▶

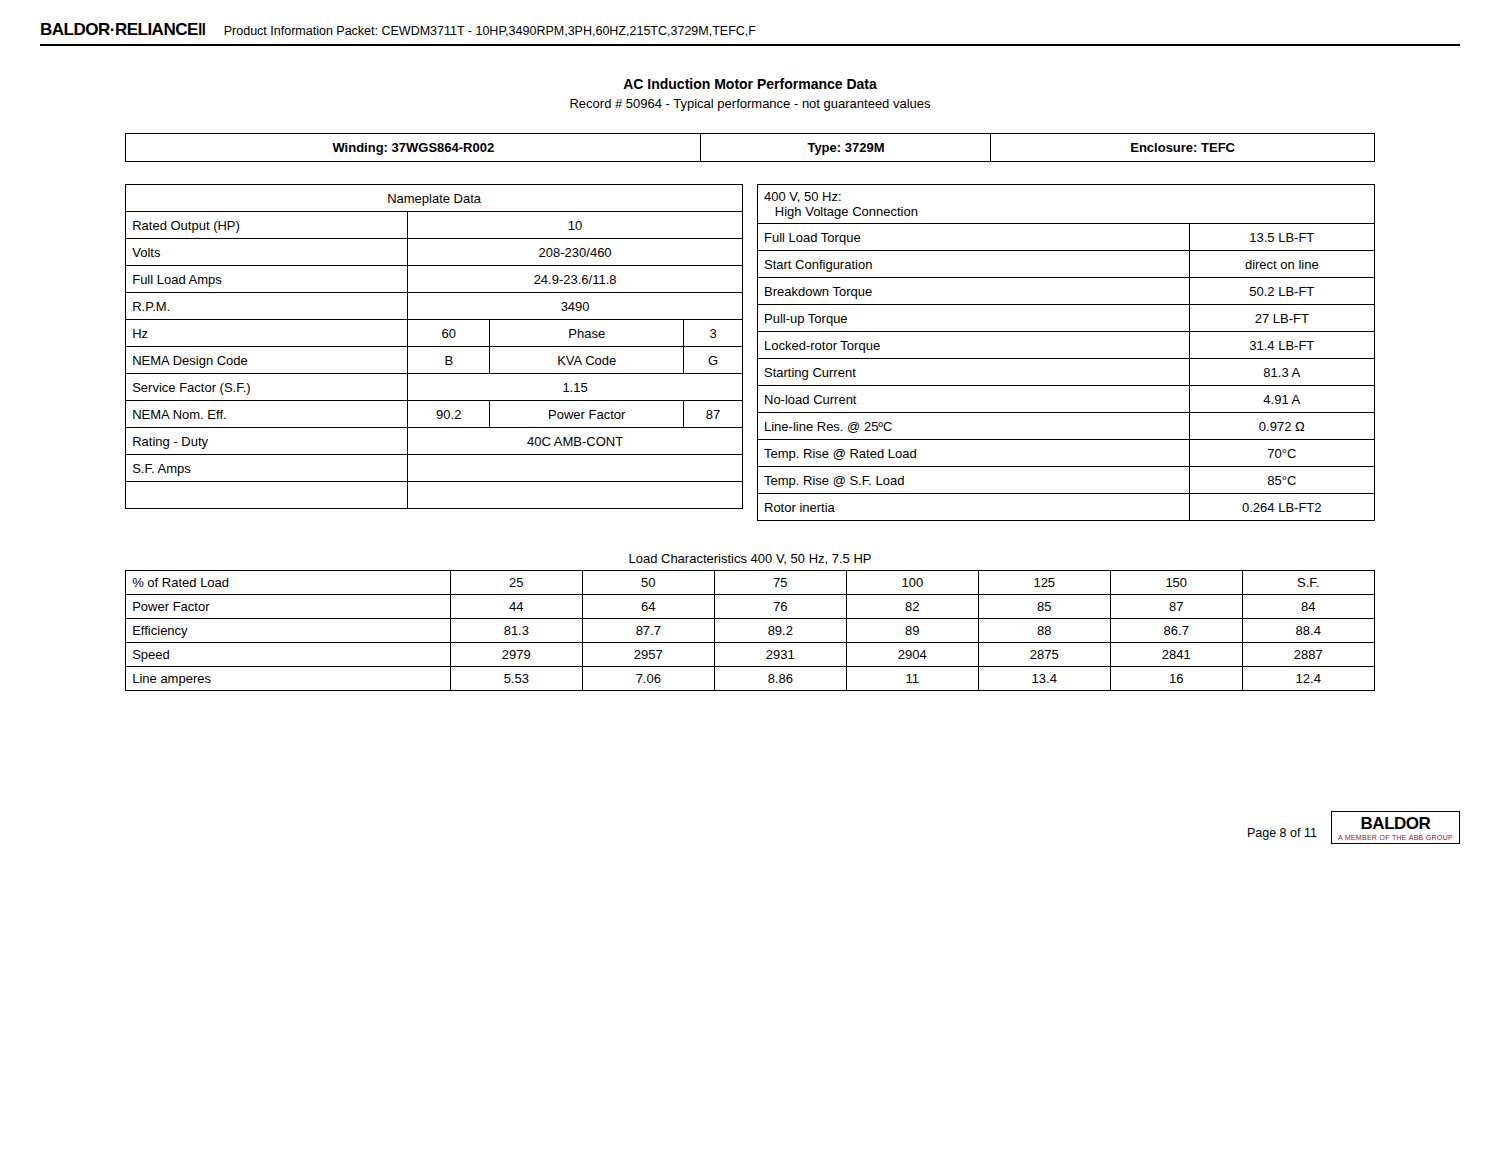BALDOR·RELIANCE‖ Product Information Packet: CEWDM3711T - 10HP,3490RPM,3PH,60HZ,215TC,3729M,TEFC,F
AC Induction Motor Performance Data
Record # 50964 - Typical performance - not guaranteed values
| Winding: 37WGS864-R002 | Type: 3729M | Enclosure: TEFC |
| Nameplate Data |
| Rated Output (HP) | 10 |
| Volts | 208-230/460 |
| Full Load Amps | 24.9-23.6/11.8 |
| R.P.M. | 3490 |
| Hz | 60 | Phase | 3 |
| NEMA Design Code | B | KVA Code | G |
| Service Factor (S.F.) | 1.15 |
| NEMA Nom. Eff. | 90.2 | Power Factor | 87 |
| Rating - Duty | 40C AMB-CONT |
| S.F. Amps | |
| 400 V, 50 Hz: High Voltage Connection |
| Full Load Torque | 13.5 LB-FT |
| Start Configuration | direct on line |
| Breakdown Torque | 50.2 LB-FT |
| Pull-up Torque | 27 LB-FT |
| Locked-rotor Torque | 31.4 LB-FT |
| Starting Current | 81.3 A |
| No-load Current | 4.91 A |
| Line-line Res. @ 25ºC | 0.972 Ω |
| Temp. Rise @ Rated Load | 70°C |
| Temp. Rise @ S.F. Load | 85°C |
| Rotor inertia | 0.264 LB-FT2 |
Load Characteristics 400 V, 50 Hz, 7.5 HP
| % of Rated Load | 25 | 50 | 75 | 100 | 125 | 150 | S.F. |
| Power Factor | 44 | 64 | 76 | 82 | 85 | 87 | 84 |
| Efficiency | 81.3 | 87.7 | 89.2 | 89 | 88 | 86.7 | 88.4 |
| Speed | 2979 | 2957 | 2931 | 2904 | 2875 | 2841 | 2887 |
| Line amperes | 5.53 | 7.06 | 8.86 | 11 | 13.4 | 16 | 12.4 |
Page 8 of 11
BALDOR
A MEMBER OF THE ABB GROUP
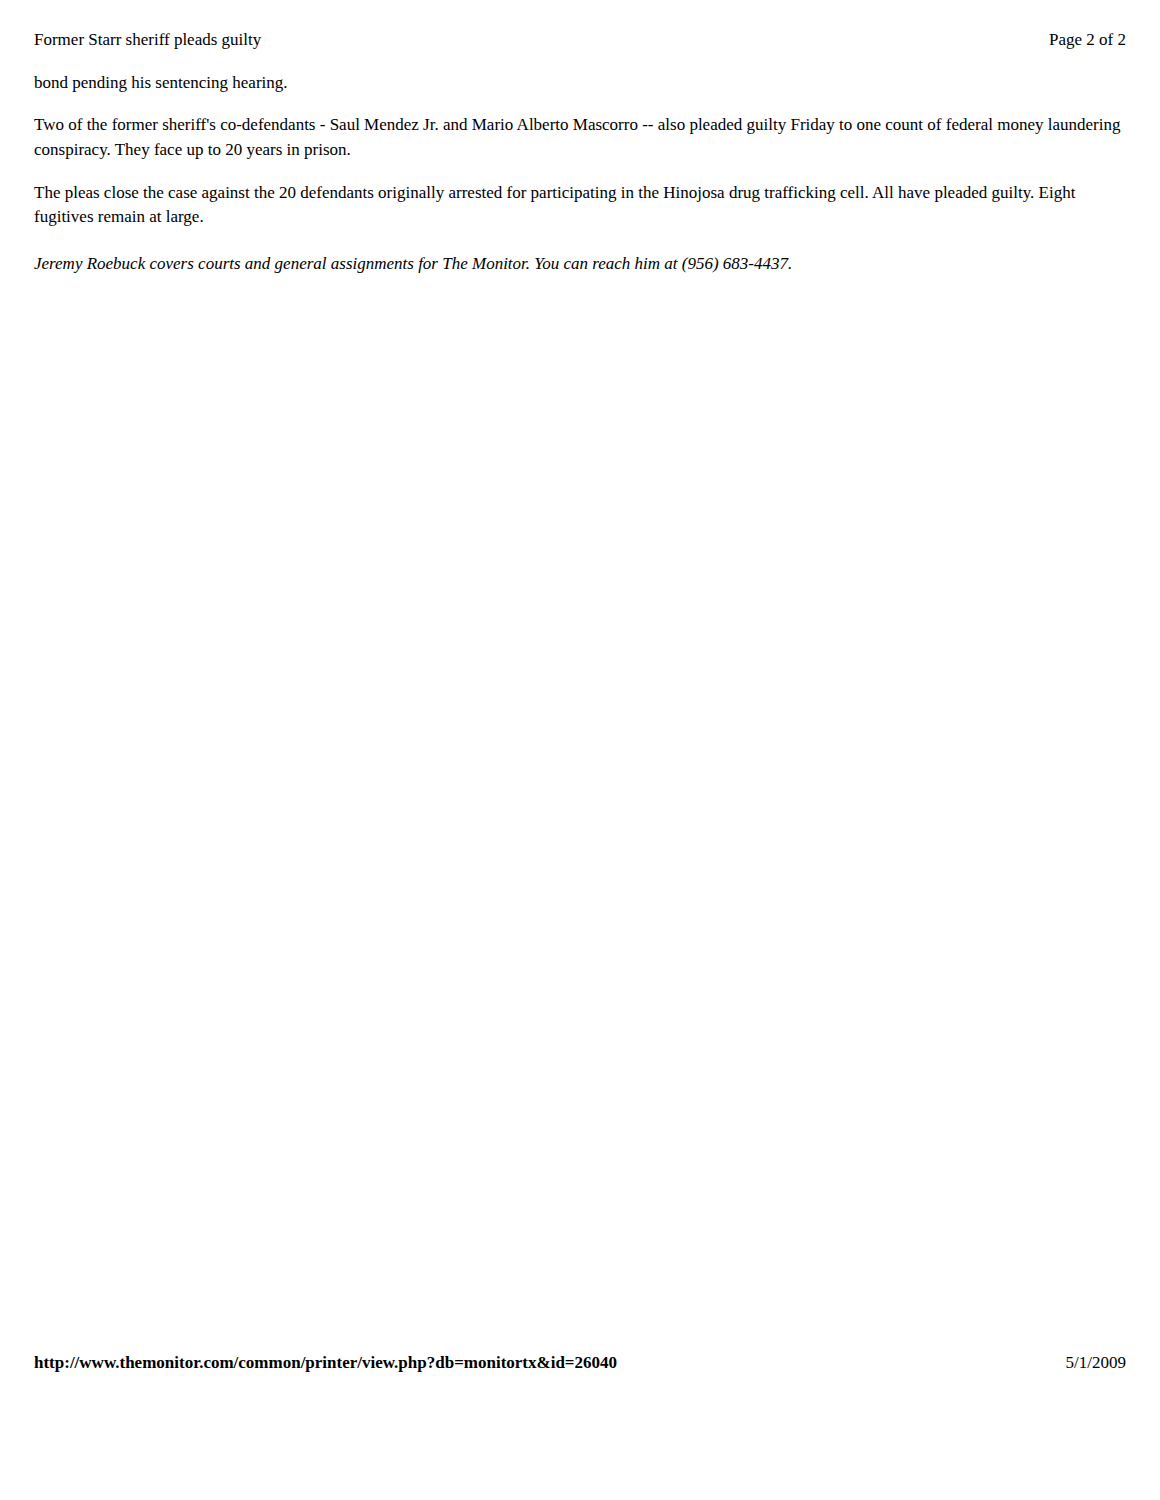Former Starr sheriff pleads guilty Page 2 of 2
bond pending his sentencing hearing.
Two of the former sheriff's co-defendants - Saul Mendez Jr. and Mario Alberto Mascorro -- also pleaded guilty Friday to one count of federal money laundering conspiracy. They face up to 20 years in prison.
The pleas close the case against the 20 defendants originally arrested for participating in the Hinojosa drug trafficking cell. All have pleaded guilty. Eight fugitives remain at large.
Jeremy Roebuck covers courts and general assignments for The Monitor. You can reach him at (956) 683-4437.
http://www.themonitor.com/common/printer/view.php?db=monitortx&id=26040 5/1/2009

◀
▶

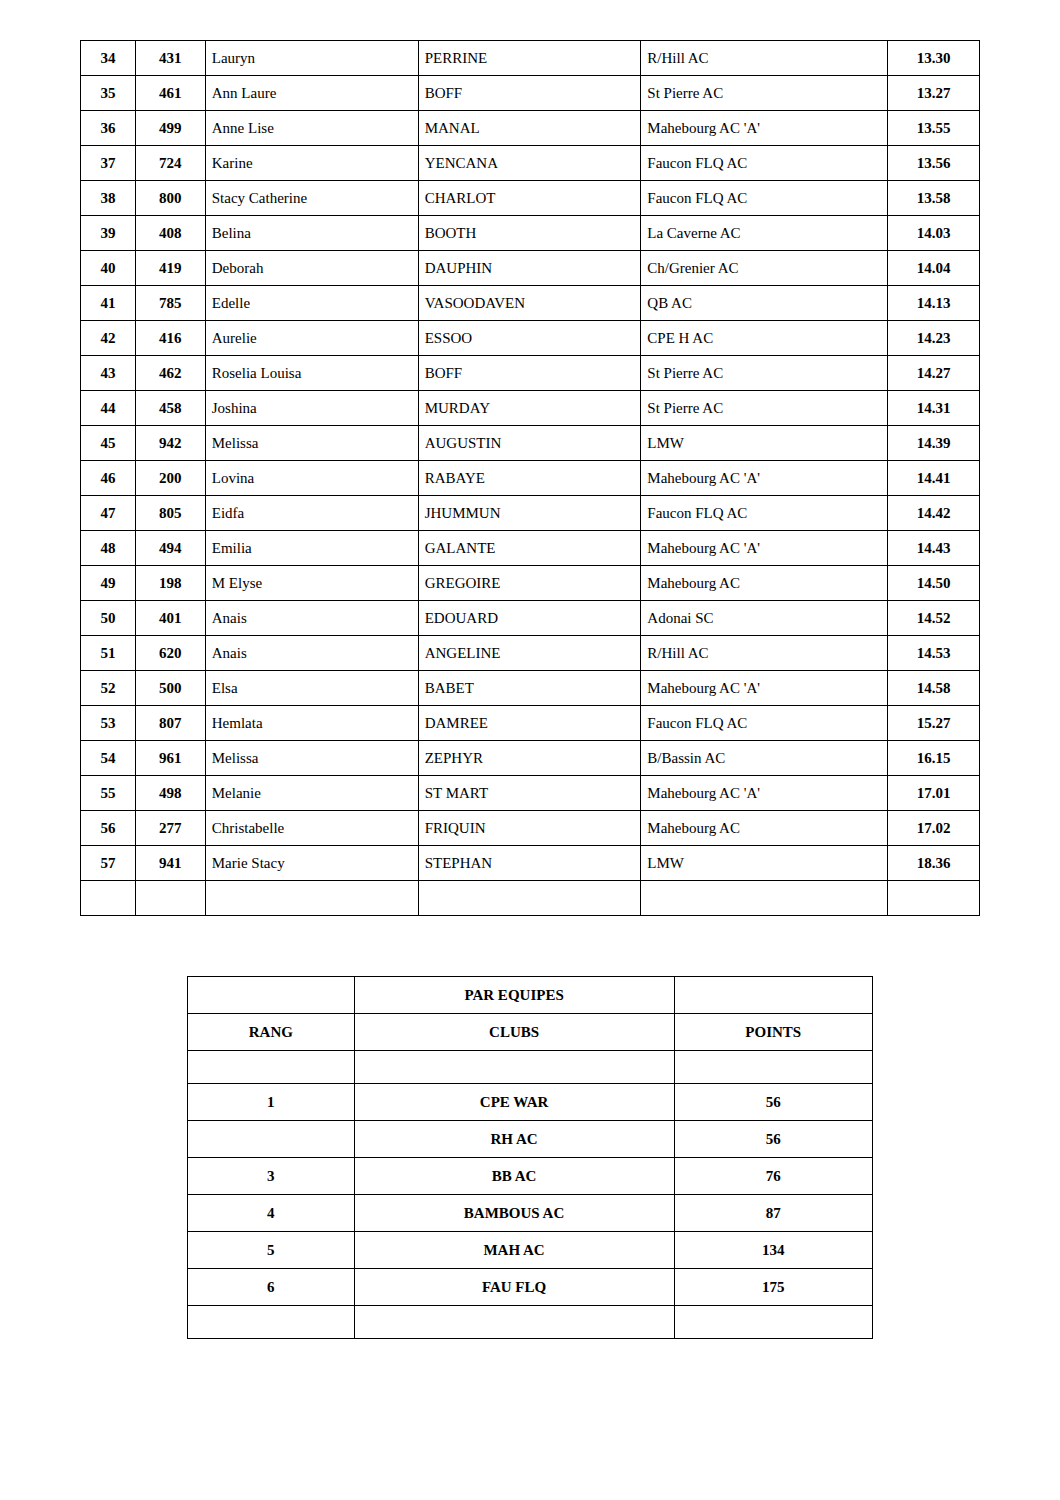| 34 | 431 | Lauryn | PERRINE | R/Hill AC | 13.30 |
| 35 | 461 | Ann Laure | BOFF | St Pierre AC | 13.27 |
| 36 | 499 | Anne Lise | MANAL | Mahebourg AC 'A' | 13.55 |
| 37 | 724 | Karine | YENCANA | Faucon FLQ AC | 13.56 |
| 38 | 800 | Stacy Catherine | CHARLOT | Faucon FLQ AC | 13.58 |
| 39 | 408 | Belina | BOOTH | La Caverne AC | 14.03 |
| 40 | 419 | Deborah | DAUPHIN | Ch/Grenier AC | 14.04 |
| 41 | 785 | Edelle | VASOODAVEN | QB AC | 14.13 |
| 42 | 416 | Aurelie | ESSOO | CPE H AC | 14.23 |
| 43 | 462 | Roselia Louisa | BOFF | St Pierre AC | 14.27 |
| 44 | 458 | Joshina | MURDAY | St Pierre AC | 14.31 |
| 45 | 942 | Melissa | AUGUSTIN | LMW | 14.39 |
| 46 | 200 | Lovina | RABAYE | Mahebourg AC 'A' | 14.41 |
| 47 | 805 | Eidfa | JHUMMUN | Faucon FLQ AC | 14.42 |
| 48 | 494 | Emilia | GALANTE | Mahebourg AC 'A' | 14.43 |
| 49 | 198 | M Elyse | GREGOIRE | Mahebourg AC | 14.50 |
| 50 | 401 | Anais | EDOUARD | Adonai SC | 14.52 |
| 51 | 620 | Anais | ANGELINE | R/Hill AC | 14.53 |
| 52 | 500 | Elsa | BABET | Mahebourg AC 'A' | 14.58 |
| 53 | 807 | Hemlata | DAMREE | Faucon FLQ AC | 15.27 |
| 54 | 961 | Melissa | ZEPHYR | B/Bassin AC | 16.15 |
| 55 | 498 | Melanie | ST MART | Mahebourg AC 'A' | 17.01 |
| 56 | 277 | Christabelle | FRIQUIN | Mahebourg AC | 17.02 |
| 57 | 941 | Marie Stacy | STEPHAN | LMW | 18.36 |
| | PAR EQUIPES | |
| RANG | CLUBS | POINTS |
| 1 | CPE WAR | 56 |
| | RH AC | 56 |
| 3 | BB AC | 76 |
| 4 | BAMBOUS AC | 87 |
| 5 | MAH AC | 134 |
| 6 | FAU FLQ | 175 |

◀

— Work task —
In the data above, start at the line that has "S.F. Amps | |", stop after the line that has "Load | 85°C |", and print every line in between exactly as it stands.

— Answer box —
| S.F. Amps | |
| 400 V, 50 Hz: High Voltage Connection |
| Full Load Torque | 13.5 LB-FT |
| Start Configuration | direct on line |
| Breakdown Torque | 50.2 LB-FT |
| Pull-up Torque | 27 LB-FT |
| Locked-rotor Torque | 31.4 LB-FT |
| Starting Current | 81.3 A |
| No-load Current | 4.91 A |
| Line-line Res. @ 25ºC | 0.972 Ω |
| Temp. Rise @ Rated Load | 70°C |
| Temp. Rise @ S.F. Load | 85°C |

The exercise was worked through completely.